LOT naciskał na obniżanie ceny? Ekspert: w końcu ktoś powiedział "pas"
Na ten ostatni aspekt zwracają uwagę eksperci rynku lotniczego. - Mamy już dorabianie teorii do faktów, także ze strony Embraera, ale nie ma się co dziwić, bo mówimy o kontrakcie za spore pieniądze i jakoś trzeba też usprawiedliwić przegraną - mówi money.pl Adrian Furgalski, prezes Zespołu Doradców Gospodarczych TOR, odnosząc się do wydanego przez brazylijski koncern oświadczenia.
- Każdy, kto zna szefostwo LOT, musiałby teraz przyznać, że to mało poważni ludzie, gdyby o wyborze floty zdecydowała nie strategia i oferta cenowa, ale to, gdzie leciał i koło kogo siedział prezydent Brazylii. Rozmowy z producentami trwały długo i na korytarzach powtarzano, że LOT bardzo "ciśnie" na kolejne obniżenie ceny jednostkowej za maszynę. Ktoś w którymś momencie stwierdził, że dalej mu się już nie opłaci negocjować. I nie był to Airbus - dodaje Furgalski.
Również Sipiński zwraca uwagę, że ocenianie wyboru dokonanego przez polskiego przewoźnika głównie przez pryzmat stosunków międzynarodowych i klimatu geopolitycznego wypaczyłoby obraz całego procesu.

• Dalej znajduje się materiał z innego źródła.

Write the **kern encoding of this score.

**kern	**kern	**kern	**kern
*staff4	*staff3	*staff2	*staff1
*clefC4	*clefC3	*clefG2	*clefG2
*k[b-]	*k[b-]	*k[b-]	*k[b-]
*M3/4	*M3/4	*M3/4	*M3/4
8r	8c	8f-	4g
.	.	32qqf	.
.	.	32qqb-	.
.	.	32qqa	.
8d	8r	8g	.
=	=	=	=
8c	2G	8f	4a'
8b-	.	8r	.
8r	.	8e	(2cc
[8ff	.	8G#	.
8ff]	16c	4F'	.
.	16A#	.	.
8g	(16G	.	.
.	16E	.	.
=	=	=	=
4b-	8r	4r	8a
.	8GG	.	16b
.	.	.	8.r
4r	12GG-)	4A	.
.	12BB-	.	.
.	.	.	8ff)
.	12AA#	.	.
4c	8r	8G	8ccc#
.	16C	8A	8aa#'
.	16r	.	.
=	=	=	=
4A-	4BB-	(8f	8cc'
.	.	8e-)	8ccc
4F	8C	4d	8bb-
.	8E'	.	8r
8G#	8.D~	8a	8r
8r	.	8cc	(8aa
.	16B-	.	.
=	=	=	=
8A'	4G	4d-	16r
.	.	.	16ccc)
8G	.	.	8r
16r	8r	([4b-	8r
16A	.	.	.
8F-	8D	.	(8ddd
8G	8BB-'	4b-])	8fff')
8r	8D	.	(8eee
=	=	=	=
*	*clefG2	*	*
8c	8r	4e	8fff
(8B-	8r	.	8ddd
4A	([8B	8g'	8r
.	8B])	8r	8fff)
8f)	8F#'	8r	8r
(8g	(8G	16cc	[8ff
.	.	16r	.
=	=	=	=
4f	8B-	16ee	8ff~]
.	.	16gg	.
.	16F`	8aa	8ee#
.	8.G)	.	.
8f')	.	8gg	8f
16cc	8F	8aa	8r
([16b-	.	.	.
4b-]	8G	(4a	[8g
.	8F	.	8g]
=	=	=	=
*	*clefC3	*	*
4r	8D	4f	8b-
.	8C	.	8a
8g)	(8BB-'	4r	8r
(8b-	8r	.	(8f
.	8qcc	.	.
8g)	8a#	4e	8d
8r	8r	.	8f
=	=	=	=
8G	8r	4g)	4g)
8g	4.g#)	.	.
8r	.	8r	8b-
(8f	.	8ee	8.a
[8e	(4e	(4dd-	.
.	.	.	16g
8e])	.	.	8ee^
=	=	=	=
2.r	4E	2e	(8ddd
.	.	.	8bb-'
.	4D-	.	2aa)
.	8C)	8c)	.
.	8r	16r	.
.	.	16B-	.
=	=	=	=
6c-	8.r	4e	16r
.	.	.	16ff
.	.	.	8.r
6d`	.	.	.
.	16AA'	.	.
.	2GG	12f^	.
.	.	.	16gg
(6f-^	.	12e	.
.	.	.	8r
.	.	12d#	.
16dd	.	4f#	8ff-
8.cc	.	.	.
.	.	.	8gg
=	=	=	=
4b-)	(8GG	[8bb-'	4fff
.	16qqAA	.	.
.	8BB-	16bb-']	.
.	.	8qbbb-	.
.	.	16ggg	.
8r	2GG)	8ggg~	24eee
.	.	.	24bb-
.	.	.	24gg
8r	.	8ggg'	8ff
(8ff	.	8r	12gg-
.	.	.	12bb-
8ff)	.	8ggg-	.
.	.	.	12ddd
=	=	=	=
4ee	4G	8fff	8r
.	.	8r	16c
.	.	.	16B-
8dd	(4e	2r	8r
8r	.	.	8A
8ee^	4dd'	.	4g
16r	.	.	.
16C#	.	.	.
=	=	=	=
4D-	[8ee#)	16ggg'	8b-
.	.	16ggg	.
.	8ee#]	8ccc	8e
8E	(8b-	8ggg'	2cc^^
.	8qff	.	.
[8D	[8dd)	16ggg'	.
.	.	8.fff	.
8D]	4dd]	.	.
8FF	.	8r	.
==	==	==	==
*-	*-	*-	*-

- Przecież to nie tylko polityka zadecydowała o wyborze, bo A220 to bardzo dobry, rozwojowy samolot. I jako taki daje LOT-owi większe szanse wzrostu ruchu w hubie, którym ma być CPK. Bo jest większy, ma większy zasięg i większą elastyczność pod względem tras, na których może efektywnie operować - mówi money.pl ekspert ch-aviation.

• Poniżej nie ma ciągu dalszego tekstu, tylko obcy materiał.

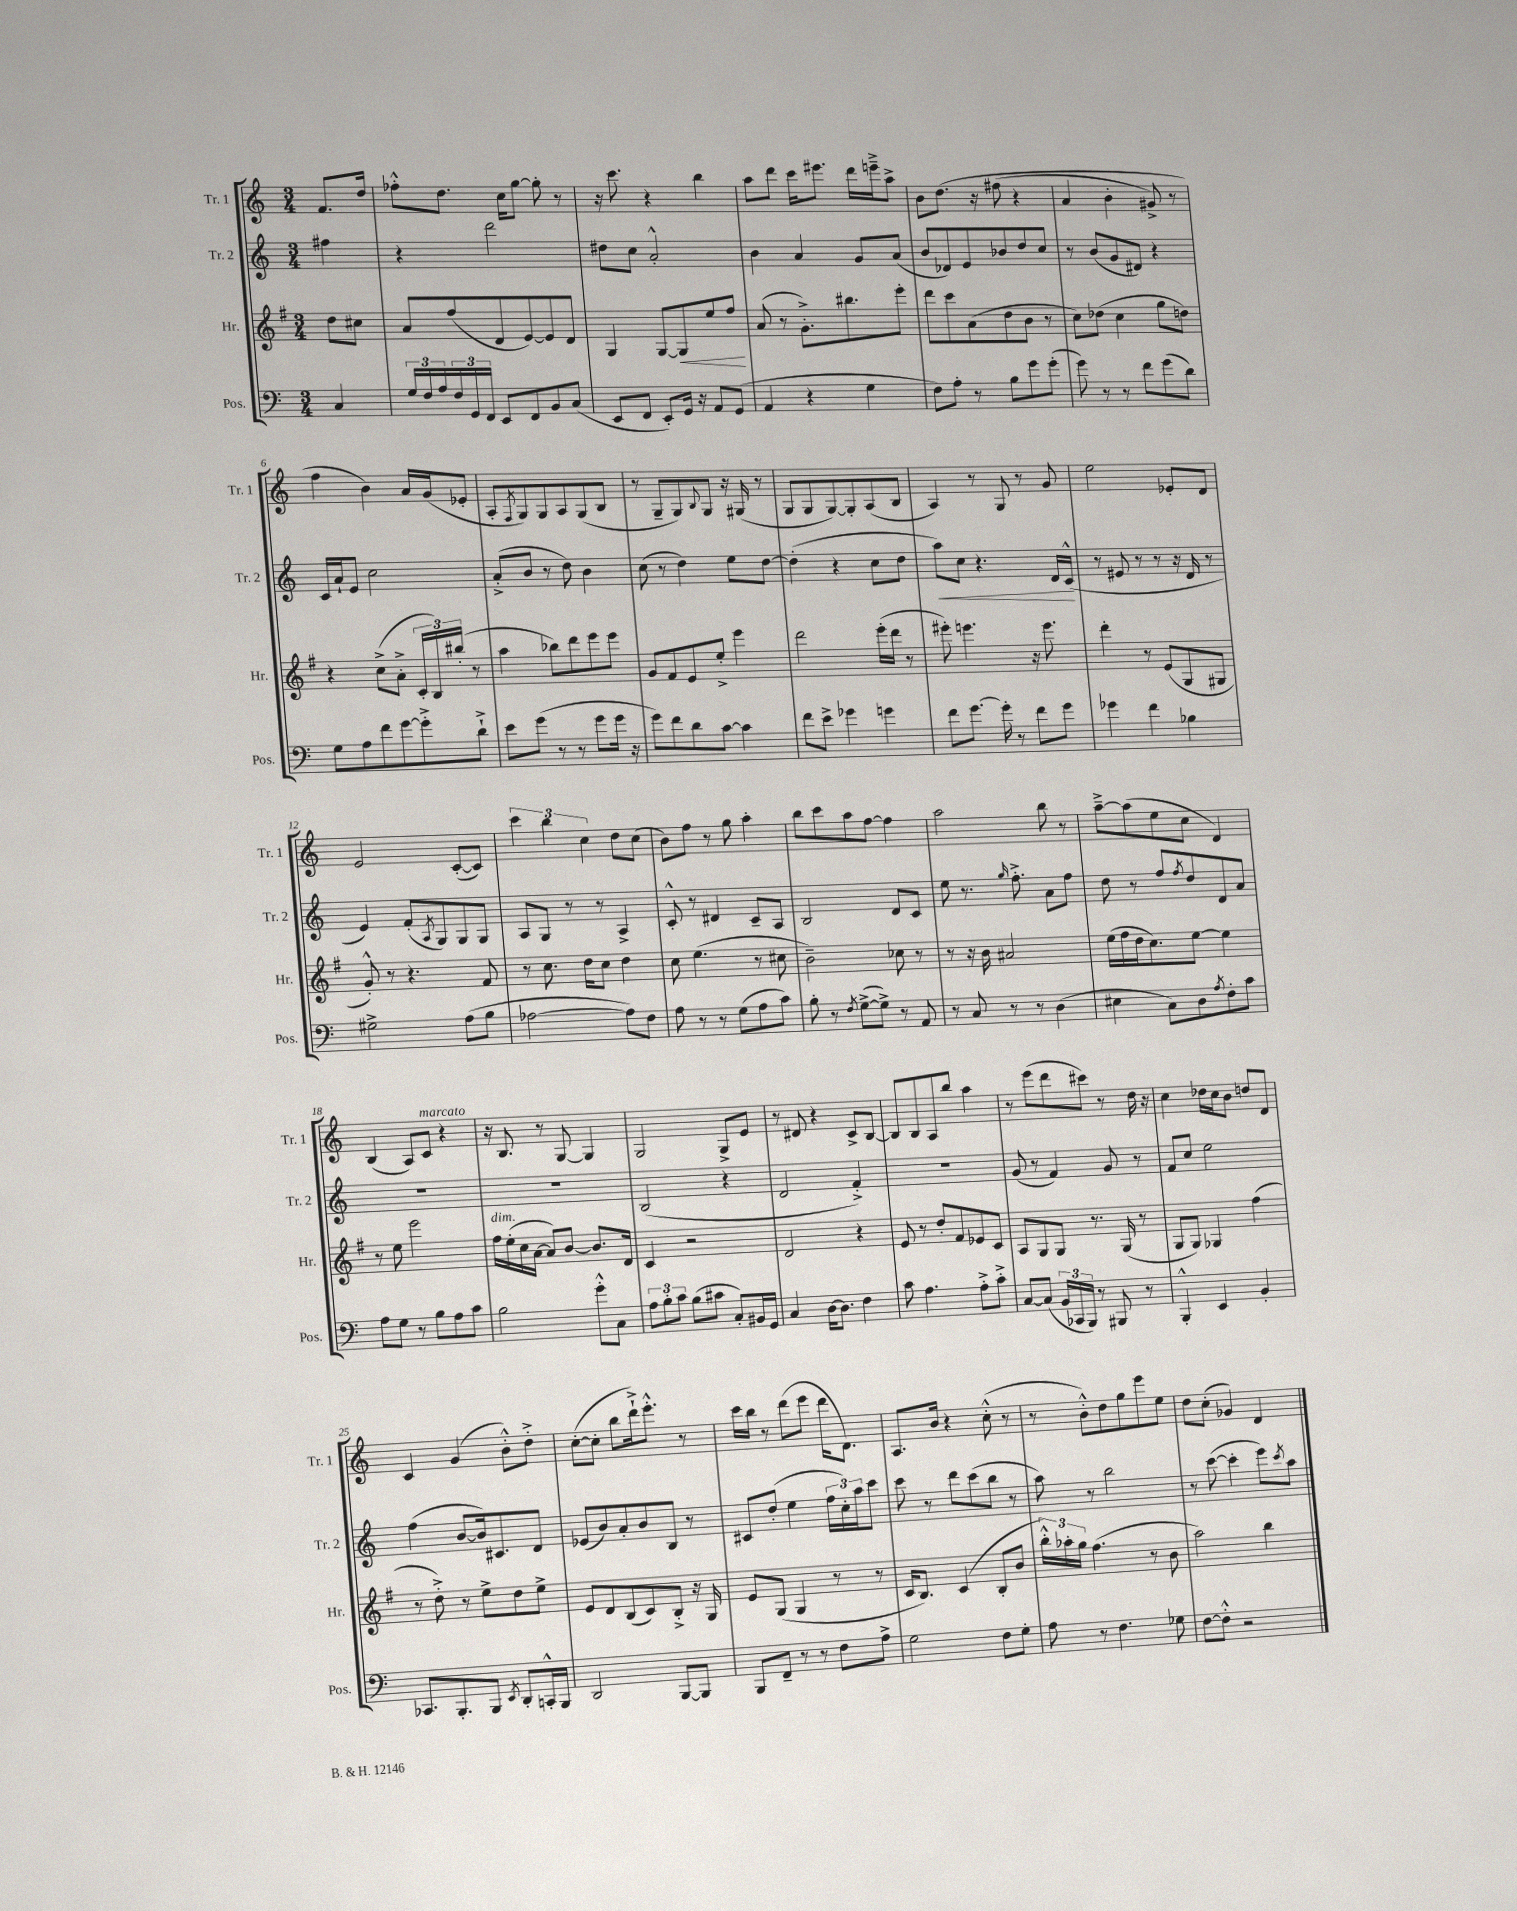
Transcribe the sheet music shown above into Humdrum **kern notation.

**kern	**kern	**kern	**kern
*staff4	*staff3	*staff2	*staff1
*clefF4	*clefG2	*clefG2	*clefG2
*k[]	*k[f#]	*k[]	*k[]
*M3/4	*M3/4	*M3/4	*M3/4
4C	8dd	4ff#	8.f
.	8cc#	.	.
.	.	.	16dd
=	=	=	=
24G	8a	4r	8ff-'^^
24F	.	.	.
24A	.	.	.
24F	(8ff#	.	8.dd
24GG	.	.	.
24FF	.	.	.
8EE	8d	2ddd	.
.	.	.	16cc
8FF	[8e)	.	[8gg
8BB	8e]	.	8gg']
(8C	8d	.	8r
=	=	=	=
8EE	4G	8dd#	16r
.	.	.	8.ccc
8FF	.	8cc	.
8EE')	[8G	2a'^^	4r
16GG	8G]	.	.
16r	.	.	.
8AA	8ee	.	4bb
(8GG	8ff#	.	.
=	=	=	=
4AA	(8a	4b	8aa
.	8r	.	8ddd
4r	8.g'^)	4a	16ccc
.	.	.	8.eee#
.	8.bb#	.	.
4G	.	8g	16ddd
.	.	.	16eee~^
.	8eee'	(8a	8aa^
=	=	=	=
8F)	8ddd	8b	8b
8A'	8ccc	8d-)	&(8.dd
8r	(8a	8e	.
.	.	.	16r
8B	8dd	8b-	(8ff#
8g	8b	8dd	4r
(8g'	8r	8cc	.
=	=	=	=
8g)	8cc)	8r	4a
8r	(8dd-	(8b	.
8r	4cc	8g	4b'
8f	.	8d#)	.
(8g	8gg	4r	8g#^)
8d)	8dd)	.	8r
=	=	=	=
8G	4r	16c	4ff
.	.	16a`	.
8A	.	8e	.
8f	(8cc^	2cc	4b&)
[8g	8a'^	.	.
8g'^]	24c'	.	16a
.	24B)	.	.
.	.	.	(16g
.	(24bb#'	.	.
8d`^	8r	.	8e-'
=	=	=	=
8e	4aa	(8a'^	8A'
.	.	.	8qF
(8g	.	8b	8G)
8r	8bb-)	8r	8G
8r	8ddd	8dd)	8A
8g	8eee	4b	(8G
16g	8eee	.	8B
16r	.	.	.
=	=	=	=
8g)	8g	(8cc	8r
8f	8f#	8r	8G~
8d	8e	4dd)	8G)
.	.	.	8qqB
[8c	8ee'^	.	8G
4c]	4eee	8ee	16r
.	.	.	(16G#
.	.	[8dd	8r
=	=	=	=
8f	2ddd	(4dd']	8G
8e^	.	.	8G
4g-	.	4r	[8G)
.	.	.	8G']
4g	(16eee'	8cc	(8A
.	16ddd	.	.
.	8r	8dd	8B
=	=	=	=
8f	8eee#')	8aa)	4A)
[8.g	4.eee	8cc	.
.	.	4.r	8r
16g']	.	.	.
8r	.	.	8G
8f	16r	.	8r
.	8.eee	.	.
8g	.	16d	8g
.	.	(16c^^	.
=	=	=	=
4g-	4ddd'	8r	2ee
.	.	8e#	.
4f	8r	8r	.
.	(8e	8r	.
4B-	8G	16r	8e-'
.	.	16d	.
.	8G#	8r	8d
=	=	=	=
2G#^	8g'^^)	4e)	2e
.	8r	.	.
.	4.r	(8f'	.
.	.	8qA	.
.	.	8G)	.
(8A	.	8G	([8c'
8B	8f#	8G	8c])
=	=	=	=
[2A-	8r	8A	6ccc
.	8.cc	8G	.
.	.	.	6bb
.	.	8r	.
.	16dd	.	.
.	.	.	6cc
.	8cc	8r	.
8A-])	4dd	4A^	8dd
8F	.	.	(8cc
=	=	=	=
8A	8cc	8c'^^	8b)
8r	(4.ee	8r	8ff
8r	.	4d#	8r
(8G	.	.	8gg
8A	8r	8c~	4aa'
8c)	8cc#	8A	.
=	=	=	=
8B'	2b~)	2B	8bb
8r	.	.	8ccc
8qF	.	.	.
([8G^	.	.	8aa
8G^])	.	.	[8ff
8r	8cc-	8d	4ff]
8AA	8r	8c	.
=	=	=	=
8r	8r	8ee	2aa
8C	16r	8.r	.
.	16b	.	.
8r	2a#	.	.
.	.	16qqgg	.
.	.	8.ff'^	.
8r	.	.	.
(4D	.	8a	8bb
.	.	8ff	8r
=	=	=	=
4E#	(16ee	8dd	[8aa~^
.	16ff#	.	.
.	16dd	8r	(8aa]
.	8.cc)	.	.
8C)	.	8ff	8ee
.	.	8qff	.
8D	[8ee	8dd	8cc
8qA	.	.	.
8F'	4ee]	8d	4d)
8c	.	8a	.
=	=	=	=
8A	8r	2.r	(4B
8G	8ee	.	.
8r	2eee	.	8A)
8B	.	.	8c
8A	.	.	4r
8c	.	.	.
=	=	=	=
2B	16ff#	2.r	16r
.	(16ee'	.	8.B
.	16cc	.	.
.	[16a	.	.
.	8a])	.	8r
.	[8b	.	[8G
8g'^^	8.b]	.	4G]
8C	.	.	.
.	16d	.	.
=	=	=	=
12A	4c	(2B	2G
12B'	.	.	.
12c	.	.	.
(8B	2r	.	.
8c#	.	.	.
8C')	.	4r	8G^
16BB#	.	.	8e
16GG	.	.	.
=	=	=	=
4C	2d	2d	8r
.	.	.	8d#
[16D	.	.	4r
8.D]	.	.	.
4F	4r	4f'^)	8c^
.	.	.	[8B
=	=	=	=
8c	8e	2.r	8B]
4.A	8r	.	8B
.	8dd'	.	8A
.	8f#	.	8bb
8A'^	8e-	.	4aa
8c'^	8c	.	.
=	=	=	=
[8C	8A	(8g	8r
(8C]	8G	8r	(8eee
24BB	8G	4f)	8ddd
24CC-	.	.	.
24BBB)	.	.	.
8r	8.r	.	8ccc#)
8BBB#	.	8g	8r
.	(16G	.	.
8r	8r	8r	16dd
.	.	.	16r
=	=	=	=
4BBB'^^	8G	8f	4cc
.	8G)	8cc	.
4EE	4G-	2ee	16dd-
.	.	.	16cc
.	.	.	8b
4BB'	(4ff#	.	8dd
.	.	.	8d
=	=	=	=
8.CC-	8r	(4ff	4c
.	8dd'^)	.	.
8.BBB'	.	.	.
.	8r	[8b	(4g
8BBB	8ee^	16b])	.
.	.	8.c#	.
8qEE	.	.	.
8DD'	8dd	.	8b'^^)
16CC'^^	8ee^	8d	8dd'^
16BBB	.	.	.
=	=	=	=
2DD	8e	(8e-	([8cc'
.	8d	8b)	8cc']
.	(8B	8a'	8bb
.	8c)	8b	16ddd`^)
.	.	.	8.eee'^^
[8BBB	8B'^	8B	.
8BBB]	16r	8r	8r
.	16G	.	.
=	=	=	=
8BBB	8e	8c#	16ccc
.	.	.	16bb
8FF~	(8G	(8dd'	8r
8r	4G	4ee	(8ddd
8r	.	.	8eee
8F	8r	24ff	16ddd
.	.	24cc')	.
.	.	.	8.d)
.	.	24aa	.
8A^	8r	8ccc	.
=	=	=	=
2G	16c	8ccc	8.A
.	8.B)	.	.
.	.	8r	.
.	.	.	16b
.	(4c	8ddd	4r
.	.	(8ccc	.
8F	8B'	8bb	(8cc'^^
8G'	8b	8r	8r
=	=	=	=
8A	24bb'^^)	8aa)	8r
.	24aa-'	.	.
.	24gg	.	.
8r	(4.ff#	8r	8b'^^)
4.F	.	2bb	8dd
.	.	.	8gg
.	8r	.	8eee
8G-	8b	.	8ee
=	=	=	=
[8F	2aa)	8r	8dd
8F'^^]	.	([8ccc	(8cc'
2r	.	4ccc']	4g-)
.	4bb	8eee)	4d
.	.	8qccc	.
.	.	8aa	.
==	==	==	==
*-	*-	*-	*-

Przypomina jednak, że nie oznacza to wcale, że pod innymi względami postawienie na Airbusa A220 zamiast dobrze znanego LOT-owi Embraera E195-E2 (mają takie trzy we flocie i ponad 40 samolotów poprzedniej generacji), nie przysporzy problemów, zwłaszcza w okresie przejściowym. - Związanych choćby z koniecznością przeszkolenia załóg i techników oraz stworzoną luką w segmencie najmniejszych samolotów regionalnych - dodaje Sipiński.